Perhaps God moved to ensure the fate of a young nation. Or perhaps Jesus was unwilling to let tragedy enter the lives of Andrew Jackson's children - his 10 children - all adopted. Or maybe it was moisture....but even then, wouldn't it be God's moisture?

And maybe God was saving the soul of Andrew Jackson, who - after leaving the Presidency - became a member of a Presbyterian church in Nashville, Tennessee, near his home. The First Presbyterian Church of Nashville.

But, like so many things, only God knows.

Andrew Jackson (affectionately known as Old Hickory) died in his old age at his home, 'The Hermitage', at the age of 78, from a combination of diseases.  Pictures of him (small ones) can be obtained for no more than $20.00 throughout the United States at the present time. 

Just to get a flavor for the man, here are some quotes attributed to Andrew Jackson:

It is a damn poor mind indeed which can't think of at least two ways to spell any word.

The Bible is the rock on which this Republic rests.

There are no necessary evils in government. Its evils exist only in its abuses.

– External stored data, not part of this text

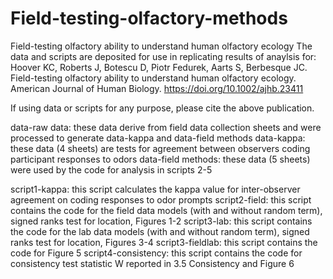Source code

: # Field-testing-olfactory-methods
Field-testing olfactory ability to understand human olfactory ecology
The data and scripts are deposited for use in replicating results of anaylsis for: Hoover KC, Roberts J, Botescu D, Piotr Fedurek, Aarts S, Berbesque JC. Field-testing olfactory ability to understand human olfactory ecology. American Journal of Human Biology. https://doi.org/10.1002/ajhb.23411 

If using data or scripts for any purpose, please cite the above publication.

data-raw data: these data derive from field data collection sheets and were processed to generate data-kappa and data-field methods
data-kappa: these data (4 sheets) are tests for agreement between observers coding participant responses to odors
data-field methods: these data (5 sheets) were used by the code for analysis in scripts 2-5

script1-kappa: this script calculates the kappa value for inter-observer agreement on coding responses to odor prompts
script2-field: this script contains the code for the field data models (with and without random term), signed ranks test for location, Figures 1-2
script3-lab: this script contains the code for the lab data models (with and without random term), signed ranks test for location, Figures 3-4
script3-fieldlab: this script contains the code for Figure 5
script4-consistency: this script contains the code for consistency test statistic W reported in 3.5 Consistency and Figure 6
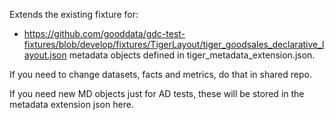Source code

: Extends the existing fixture for:

-   https://github.com/gooddata/gdc-test-fixtures/blob/develop/fixtures/TigerLayout/tiger_goodsales_declarative_layout.json
    metadata objects defined in tiger_metadata_extension.json.

If you need to change datasets, facts and metrics, do that in shared repo.

If you need new MD objects just for AD tests, these will be stored in the metadata extension json here.
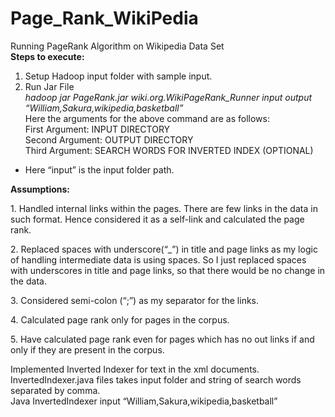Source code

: # Page_Rank_WikiPedia
Running PageRank Algorithm on Wikipedia Data Set<br/>
<b>Steps to execute:</b><br/>
1. Setup Hadoop input folder with sample input.<br/>
2. Run Jar File<br/>
<i>hadoop jar PageRank.jar wiki.org.WikiPageRank_Runner input output “William,Sakura,wikipedia,basketball”</i><br/>
Here the arguments for the above command are as follows:<br/>
First Argument: INPUT DIRECTORY<br/>
Second Argument: OUTPUT DIRECTORY<br/>
Third Argument: SEARCH WORDS FOR INVERTED INDEX (OPTIONAL)<br/>
 - Here “input” is the input folder path.<br/>

<b>Assumptions:</b>
<p>1. Handled internal links within the pages. There are few links in the data in such format. Hence considered it as a self-link and calculated the page rank.</p>
<p>2. Replaced spaces with underscore(“_”) in title and page links as my logic of handling intermediate data is using spaces. So I just replaced spaces with underscores in title and page links, so that there would be no change in the data.
</p><p>3. Considered semi-colon (“;”) as my separator for the links.
</p><p>4. Calculated page rank only for pages in the corpus.
</p><p>5. Have calculated page rank even for pages which has no out links if and only if they are present in the corpus.
</p>
Implemented Inverted Indexer for text in the xml documents. InvertedIndexer.java files takes input folder and string of search words separated by comma.<br/>
Java InvertedIndexer input “William,Sakura,wikipedia,basketball”
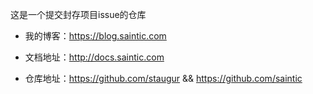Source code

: 这是一个提交封存项目issue的仓库

- 我的博客：https://blog.saintic.com

- 文档地址：http://docs.saintic.com

- 仓库地址：https://github.com/staugur && https://github.com/saintic
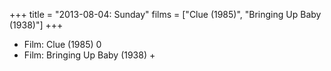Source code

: +++
title = "2013-08-04: Sunday"
films = ["Clue (1985)", "Bringing Up Baby (1938)"]
+++


* Film: Clue (1985) 0
* Film: Bringing Up Baby (1938) +
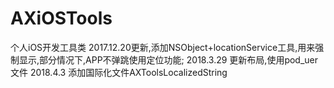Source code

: # AXiOSTools
个人iOS开发工具类
2017.12.20更新,添加NSObject+locationService工具,用来强制显示,部分情况下,APP不弹跳使用定位功能;
2018.3.29 更新布局,使用pod_uer文件
2018.4.3 添加国际化文件AXToolsLocalizedString
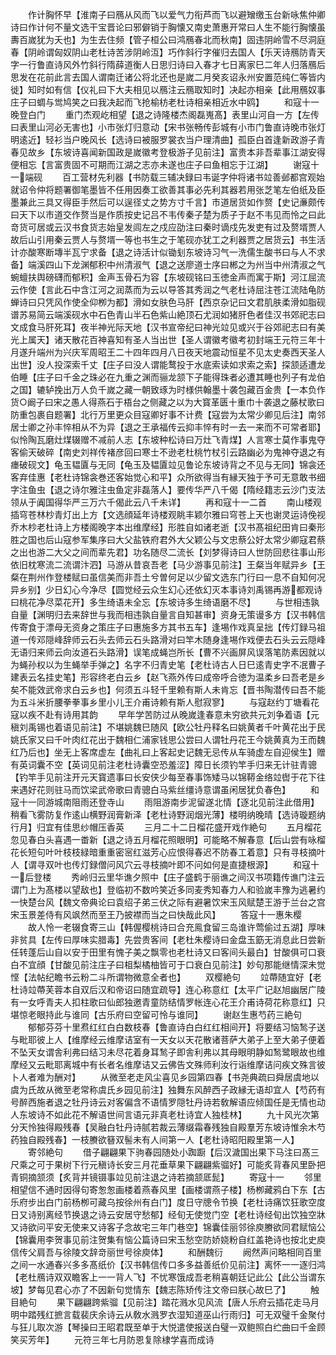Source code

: <!-- { "loadSidebar": true } -->
　　作计胸怀早【淮南子曰鴈从风而飞以爱气力衔芦而飞以避矰缴玉台新咏焦仲卿诗曰作计何不量文选干宝晋论曰邪僻销于胸懐又南史萧惠开常曰人生不能行胸懐虽夀百嵗犹为夭也】为生去住频【管子桓公曰鸿鴈春北而秋南】固违阴岭雪不尽洞庭春【阴岭谓匈奴阴山老杜诗苦涉阴岭沍】巧作斜行字催归去国人【乐天诗鴈防青天字一行鲁直诗风外竹斜行隋薛道衡人日思归诗曰入春才七日离家巳二年人归落鴈后思发在花前此言去国人谓南迁诸公将北还也是嵗二月癸亥诏永州安置范纯仁等皆内徙】知时如有信【仪礼曰下大夫相见以鴈注云鴈取知时】决起亦相亲【此用鴈奴事庄子曰蜩与鸴鸠笑之曰我决起而飞抢榆枋老杜诗相亲相近水中鸥】
　　和寇十一晚登白门
　　重门杰观屹相望【退之诗隆楼杰阁磊嵬髙】表里山河自一方【左传曰表里山河必无害也】小市张灯归意动【宋书张畅传彭城有小市门鲁直诗晚市张灯明逺近】轻衫当户晚风长【选诗曰被服罗裳衣当户理清曲】孤臣白首逢新政游子青春见故乡【东坡诗喜闻新国政是嵗徽考登极游子见前注】富贵本非吾辈事江湖安得便相忘【言富贵固不可期而江湖之志亦未遂也庄子曰鱼相忘于江湖】
　　谢寇十一端砚
　　百工营材先利器【书防载三辅决録曰韦诞字仲将诸书竝善邺都宫观始就诏令仲将题署御笔墨皆不任用因奏工欲善其事必先利其器若用张芝笔左伯纸及臣墨兼此三具又得臣手然后可以逞径丈之势方寸千言】市道居货如作赘【史记亷颇传曰天下以市道交作赘当是作质按史记吕不韦传秦子楚为质子于赵不韦见而怜之曰此竒货可居或云汉书食货志始皇发闾左之戍应劭注曰秦时谪戍先发吏有过及赘壻贾人故后山引用秦云贾人与赘壻一等也书生之于笔砚亦犹工之利器贾之居货云】书生活计亦酸寒断塼半瓦宁求备【退之诗活计似锄刬东坡诗习气一洗儒生酸书曰与人不求备】端溪四山下龙渊郁积中州清淑气【退之送廖道士序曰郴之为州当中州清淑之气蜿蟺扶舆磅礴而郁积】金声玉骨石为容【东坡砚铭曰玉徳金声而寓于斯】河江屈流云作使【言此石中含江河之润蒸而为云以导答其秀润之气老杜诗屈注苍江流陆龟防蝉诗曰只凭风作使全仰栁为都】滑如女肤色马肝【西京杂记曰文君肌肤柔滑如脂砚谱苏易简云端溪砚水中石色青山半石色紫山絶顶石尤润如猪肝色者佳汉书郊祀志曰文成食马肝死耳】夜半神光际天地【汉书宣帝纪曰神光竝见或兴于谷郊祀志曰有美光上属天】诸天散花百神喜知有圣人当出世【圣人谓徽考徽考初封端王元符三年十月遂升端州为兴庆军周昭王二十四年四月八日夜天地震动恒星不见太史奏西天圣人出世】没人投深索千丈【庄子曰没人谓能鹜投于水底索读如求索之索】探颔适遭龙伯睡【庄子曰千金之珠必在九重之渊而骊龙颔下子能得珠者必遭其睡也列子有龙伯之国】辘轳挽出万人负千嵗之藏一朝致琢为时様供翰墨十袭包藏百金贵【一本负作货○阚子曰宋之愚人得燕石于梧台之侧藏之以为大寳革匮十重巾十袭退之藤杖歌曰防重包裹自题署】北行万里更众目寇卿好事不计费【寇尝为太常少卿见后注】南邻居士卿之孙丰悴相从不为异【退之王承福传云抑丰悴有时一去一来而不可常者耶】似怜陶瓦磨灶煤辍赠不减前人志【东坡种松诗曰万灶飞青煤】人言寒士莫作事鬼夺客偷天破碎【南史刘祥传褚彦回曰寒士不逊老杜桃竹杖引云路幽必为鬼神夺退之有瘗破砚文】龟玉韫匵与无同【龟玉及韫匵竝见鲁论东坡诗背之不见与无同】锦衾还客弃佳惠【老杜诗锦衾巻还客始觉心和平】众所欲得当有縁天独于予可无意敢书细字注鱼虫【退之诗尔雅注虫鱼定非磊落人】要传华严八千偈【隋经籍志云沙门支法领从于阗国得华严三万六千偈此云八千未详】
　　再和寇十一二首
　　南山楼观插穹苍林杪青灯出上方【文选顔延年诗楼观眺丰颖尔雅曰穹苍上天也谢灵运诗俛视乔木杪老杜诗上方楼阁晚字本出维摩经】形胜自如诸老逝【汉书髙祖纪田肯曰秦形胜之国也后山寇参军集序曰大父盐铁府君外大父颖公与文忠蔡公好太常少卿寇君蔡之出也游二大父之间而辈先君】功名随尽二流长【刘梦得诗曰人世防回悲往事山形依旧枕寒流二流谓汴泗】马游从昔哀吾老【马少游事见前注】王粲当年赋异乡【王粲在荆州作登楼赋曰虽信美而非吾土兮曽何足以少留文选东门行曰一息不自知何况异乡别】少日幻心今净尽【圆觉经云众生幻心还依幻灭本事诗刘禹锡再游都观诗曰桃花净尽菜花开】多生绮语未全忘【东坡诗多生绮语磨不尽】
　　与世相违孰自量【渊明归去来辞世与我而相违孰自量言自知甚审】资身无策谩多方【汉书韩信传寄食于漂母无资身之策庄子曰惠施多方其书五车】逢埸作戏真呈拙【传灯録马祖道一传邓隠峰辞师云石头去师云石头路滑对曰竿木随身逢埸作戏便去石头云云隠峰无语归来师云向汝道石头路滑】误笔成蝇岂所长【曹不兴画屏风误落笔防素因就以为蝇孙权以为生蝇举手弹之】名字不归青史笔【老杜诗古人日巳逺青史字不冺曹子建表云名挂史笔】形容终老白云乡【赵飞燕外传曰成帝呼合徳为温柔乡曰吾老是乡矣不能效武帝求白云乡也】何须五斗轻千里赖有斯人未肯忘【晋书陶潜传曰吾不能为五斗米折腰拳拳事乡里小儿王介甫诗赖有斯人慰寂寥】
　　与寇赵约丁塘看花寇以疾不赴有诗用其韵
　　早年学苦防过从晚嵗逢春意未穷欲共元刘争着语【元稹刘禹锡也着语见前注】不堪姚魏巳随风【欧公牡丹释名曰姚黄者千叶黄花出于民姚氏家又曰千叶肉红花出于魏相仁浦家钱思公尝曰人谓牡丹花王今姚黄真为王而魏红乃后也】坐无上客席虚左【曲礼曰上客起史记魏无忌传从车骑虚左自迎侯生】赠有英词囊不空【英词见前注老杜诗囊空恐羞涩】障日长须钓竿手归来无计驻青骢【钓竿手见前注开元天寳遗事曰长安侠少每至春事饰矮马以锦鞯金络竝辔于花下往来遇好花则驻马而饮梁武帝歌曰青骢白马紫丝缰诗意谓虽闲居犹负春色】
　　和寇十一同游城南阻雨还登寺山
　　雨阻游南步泥留遂北情【逐北见前注此借用】稍看飞雾防复作逺山横野润膏新泽【老杜诗野润烟光薄】楼明纳晚晴【选诗璇题纳行月】归宜有佳思纱帽压香英
　　三月二十二日榴花盛开戏作絶句
　　五月榴花忽见春白头喜遇一畨新【退之诗五月榴花照眼明】可能略不解春意【后山尝有咏榴花长短句叶叶枝枝緑暗重重密宻红滋芳心应恨得春迟不防春工着意】只有寻枝摘叶人【谓寻双叶也传灯録僧问风穴云寻枝摘叶即不问如何是直捷根源】
　　和寇十一后登楼
　　秀岭归云里华谯夕照中【庄子盛鹤于丽谯之间汉书项籍传谯门注云谓门上为髙楼以望敌也】登临初不数吟笑近多同麦秀知春力人和验嵗丰豫为逃暑约一快楚台风【魏文帝典论曰袁绍子弟三伏之际有避暑饮宋玉风赋楚王游于兰台之宫宋玉景差侍有风飒然而至王乃披襟而当之曰快哉此风】
　　答寇十一惠朱樱
　　故人怜一老辍食寄三山【韩偓樱桃诗曰合充鳯食留三岛谁许莺偷过五湖】厚味非贫具【左传曰厚味实腊毒】先尝贵客间【老杜朱樱诗曰金盘玉筯无消息此日尝新任转蓬后山自以安于田里有愧子美之飘零也老杜诗又曰客间头最白】甘酸俱可口衰白不宜顔【甘酸见前注庄子曰柤梨橘柚皆可于口衰白见前注】妙句那能继情深未觉悭【法帖纪瞻书云粉二斗所谓物微意全者也】
　　双樱絶句
　　竝蔕随宜好【老杜诗竝蔕芙蓉本自双后汉和帝诏曰随宜疏导】连心称意红【太平广记赵旭幽居广陵有一女呼青夫人扣柱歌曰仙郎独邀青童防结情罗帐连心花王介甫诗荷花称意红】只堪惊老眼持此与谁同【古乐府曰空留可怜与谁同】
　　谢赵生惠芍药三絶句
　　郁郁芬芬十里焄红红白白数枝春【鲁直诗白白红红相间开】将要结习恼鹙子送与毗耶彼上人【维摩经云维摩诘室有一天女以天花散诸菩萨大弟子上至大弟子便着不坠天女谓舎利弗曰结习未尽花着身耳鹙子即舎利弗以其母眼明静如鹙鹭眼故也维摩经又云毗耶离城中有长者名维摩诘又云佛告文殊师利汝行诣维摩诘问疾文殊言彼卜人者难为酬对】
　　从微至老走风尘喜见乡园第四春【书尧典疏曰舜居虞地以虞为氏故从微至老常称虞氏乡园见前注】独舞东风醉西子政縁无语却宜人【芍药有号醉西施者退之牡丹诗云对客偏含不语情罗隠牡丹诗若敎解语应倾国任是无情也动人东坡诗不如此花不解语世间言语元非真老杜诗宜人独桂林】
　　九十风光次第分天怜独得殿残春【吴融白牡丹诗腻若裁云薄缀霜春残独自殿羣芳东坡诗惟余木芍药独自殿残春】一枝賸欲簮双髻未有人间第一人【老杜诗昭阳殿里第一人】
　　寄邻絶句
　　借子翩翩果下驹春园随处小踟蹰【后汉濊国出果下马注曰髙三尺乘之可于果树下行元稹诗长安三月花垂草果下翩翩紫骝好】可能炙背春风里卧把青铜摘颔须【炙背并镜镊事竝见前注退之诗若摘颔厎髭】
　　寄寇十一
　　邻里相望信不通时因得句寄怱怱画楼着燕春风里【画楼谓燕子楼】杨栁藏鸦白下东【古乐府步出白门前杨栁可藏乌按徐州有白门】度日守牕令节换【老杜诗痛饮狂歌空度日又诗别离经节换退之诗云安居守愁郁】经旬无使觉门空【老杜诗经旬出饮独空牀又诗欲问平安无使来又诗客子念故宅三年门巷空】锦囊佳丽邻徐庾賸欲同君赋恼公【锦囊用李贺事见前注贺集有恼公篇诗曰宋玉愁空防娇娆粉自红盖艳诗也按北史庾信传父肩吾与徐陵文辞竒丽世号徐庾体】
　　和酬魏衍
　　阙然声问略相同百里之间一水通春兴多多髙纸价【汉书韩信传口多多益善纸价见前注】离怀一一逐归鸿【老杜鴈诗双双瞻客上一一背人飞】不忧寒饿成吾老稍喜朝廷记此公【此公当谓东坡】梦每见君心亦了不因新句觉情东【魏志陈矫传注文帝曰朕心故巳了】
　　触目絶句
　　果下翩翩跨紫骝【见前注】踏花溅水见风流【唐人乐府云插花走马月明中踏残红摭言载裴庆余诗云从敎水溅罗衣湿知道巫山行雨归】可无双璧千金聚付与狂儿取次游【琴操曰王昭君既至单于大悦遣使报送白璧一双鲍照白纻曲曰千金顾笑买芳年】
　　元符三年七月防恩复除棣学喜而成诗
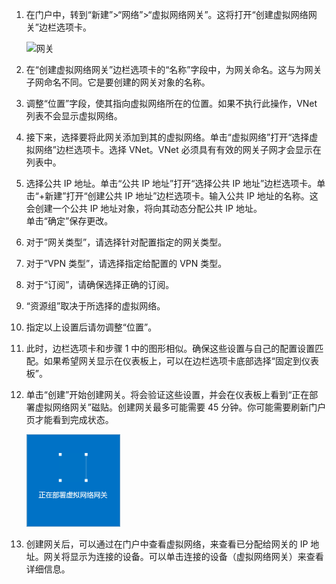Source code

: 1. 在门户中，转到“新建”>“网络”>“虚拟网络网关”。这将打开“创建虚拟网络网关”边栏选项卡。

	![网关](./media/vpn-gateway-add-gw-rm-portal-include/creategw250.png)  


2. 在“创建虚拟网络网关”边栏选项卡的“名称”字段中，为网关命名。这与为网关子网命名不同。它是要创建的网关对象的名称。

3. 调整“位置”字段，使其指向虚拟网络所在的位置。如果不执行此操作，VNet 列表不会显示虚拟网络。
 
4. 接下来，选择要将此网关添加到其的虚拟网络。单击“虚拟网络”打开“选择虚拟网络”边栏选项卡。选择 VNet。VNet 必须具有有效的网关子网才会显示在列表中。

5. 选择公共 IP 地址。单击“公共 IP 地址”打开“选择公共 IP 地址”边栏选项卡。单击“+新建”打开“创建公共 IP 地址”边栏选项卡。输入公共 IP 地址的名称。这会创建一个公共 IP 地址对象，将向其动态分配公共 IP 地址。<br>单击“确定”保存更改。

5. 对于“网关类型”，请选择针对配置指定的网关类型。

6. 对于“VPN 类型”，请选择指定给配置的 VPN 类型。

7. 对于“订阅”，请确保选择正确的订阅。

8. “资源组”取决于所选择的虚拟网络。

9. 指定以上设置后请勿调整“位置”。

10. 此时，边栏选项卡和步骤 1 中的图形相似。确保这些设置与自己的配置设置匹配。如果希望网关显示在仪表板上，可以在边栏选项卡底部选择“固定到仪表板”。

11. 单击“创建”开始创建网关。将会验证这些设置，并会在仪表板上看到“正在部署虚拟网络网关”磁贴。创建网关最多可能需要 45 分钟。你可能需要刷新门户页才能看到完成状态。

	![网关](./media/vpn-gateway-add-gw-rm-portal-include/deployvnetgw150.png)

11. 创建网关后，可以通过在门户中查看虚拟网络，来查看已分配给网关的 IP 地址。网关将显示为连接的设备。可以单击连接的设备（虚拟网络网关）来查看详细信息。

<!---HONumber=AcomDC_0921_2016-->
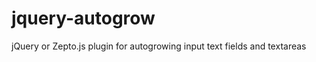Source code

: jquery-autogrow
===============

jQuery or Zepto.js plugin for autogrowing input text fields and textareas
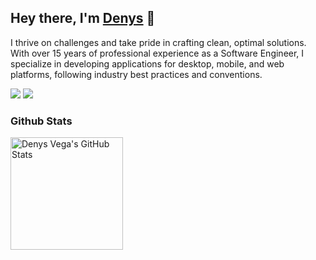 ## Hey there, I'm [Denys](https://www.linkedin.com/in/dbvega87/) 👋

<p>
    I thrive on challenges and take pride in crafting clean, optimal solutions. With over 15 years of professional experience as a Software Engineer, I specialize in developing applications for desktop, mobile, and web platforms, following industry best practices and conventions.
</p>
<p align="left">  
    <a href="https://linkedin.com/in/dbvega87"><img src="https://img.shields.io/badge/-LinkedIn-2D2B55?style=flat-square&logo=linkedin&logoColor=white"/></a>
    <a href="https://stackoverflow.com/users/2322038/dbvega"><img src="https://img.shields.io/badge/-StackOverflow-e98311?style=flat-square&logo=StackOverflow&logoColor=fff"/></a>
</p>

### Github Stats
<a href="https://github.com/denysvega">
  <img height="180em" src="https://github-readme-stats.vercel.app/api?username=denysvega&show_icons=true&theme=github&count_private=true" alt="Denys Vega's GitHub Stats" />
</a>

Unless you become more watchful in your states and check the spirit of monopoly and thirst for exclusive privileges you will in the end find that... the control over your dearest interests has passed into the hands of these corporations.

The great constitutional corrective in the hands of the people against usurpation of power, or corruption by their agents is the right of suffrage; and this when used with calmness and deliberation will prove strong enough.

The planter, the farmer, the mechanic, and the laborer... form the great body of the people of the United States, they are the bone and sinew of the who love liberty and desire nothing but equal rights and equal laws.